Editor’s note: Find the latest COVID-19 news and guidance in Medscape’s Coronavirus Resource Center.

Clinicians are working out how to manage patients with or suspected of having COVID-19. Here’s what several physicians have told Medscape Medical News about how they’re treating COVID-19 cases now.

“Over the past couple of weeks, we’ve been preparing for the oncoming onslaught of patients,” said Lillian Wu, MD, of the HealthPoint network in the Seattle area of greater King County and president elect of the Washington Academy of Family Physicians.

Step One: Triage

The first step, Wu says, is careful triage.

When patients call one of the 17 clinics in the HealthPoint system, nurses gauge how sick they are. High fever? Shortness of breath? Do they have a chronic illness, such as diabetes, cardiovascular disease, or a lung condition, that increases risk for infection and complications?

“If a patient has mild symptoms, we ask them to stay home or to check back in 24 hours, or we’ll reach out to them. For moderate symptoms, we ask them to come in, and [we] clearly mark on the schedule that it is a respiratory patient, who will be sent to a separate area. If the patient is severe, we don’t even see them and send them directly to the hospital to the ER,” Wu told Medscape Medical News.

These categories parallel the World Health Organization’s designations of uncomplicated illness, mild pneumonia, severe pneumonia, acute respiratory distress syndrome, sepsis, and septic shock. The Centers for Disease Control and Prevention (CDC) advises case by case regarding decisions as to outpatient or inpatient assignment.

“Patients who pass the initial phone triage are given masks, separated, and sent to different parts of the clinic or are required to wait in their cars until it’s time to be seen,” Wu said.

Step 2: Hospital Arrival

Once at the hospital, the CDC’s interim guidance kicks in.
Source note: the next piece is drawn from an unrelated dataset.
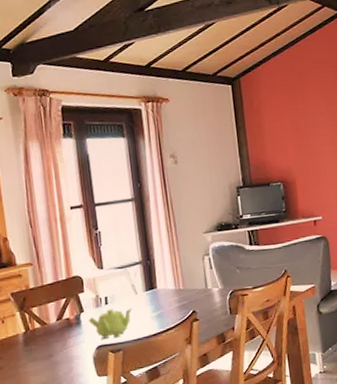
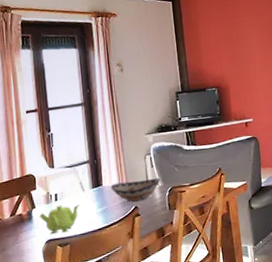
decorative bowl: none [165,279,221,306] -> present [110,177,161,202]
“Any patient with fever, cough, and shortness of breath presenting with a history of travel to countries with high ongoing transmission or a credible history of exposure should be promptly evaluated for COVID-19,” said Raghavendra Tirupathi, MD, medical director, Keystone Infectious Diseases/HIV; chair in infection prevention, Summit Health; and clinical assistant professor of medicine, Penn State School of Medicine, Hershey, Pennsylvania.

“We recommend obtaining baseline CBC with differential, basic metabolic panel, liver function tests, and procalcitonin. Clues for COVID-19 include leukopenia, seen in 30% to 45% of patients, and lymphocytopenia, seen in 85% of the patients in the case series from China,” Tirupathi said. He uses a respiratory virus polymerase chain reaction panel to rule out other pathogens.

Wu concurs. “This is the one time we are grateful when someone tests positive for the flu! If flu is negative and other common respiratory infections are negative, then we do a COVID-19 test,” she said.

But test results may be delayed. “At the University of Washington, it takes 8 hours, but commercial labs take up to 4 days,” Wu said. All patients with respiratory symptoms are treated as persons under investigation, for whom isolation precautions are required. In addition, for these patients, use of personal protective equipment by caregivers is required.

For suspected pneumonia, the American College of Radiography recommends chest CT to identify peripheral basal ground-glass opacities characteristic of COVID-19.

However, diagnosis should be based on detection of SARS-CoV-2, because chest images for COVID-19 are nonspecific – associated signs can also be seen in H1N1 influenza, SARS, and MERS.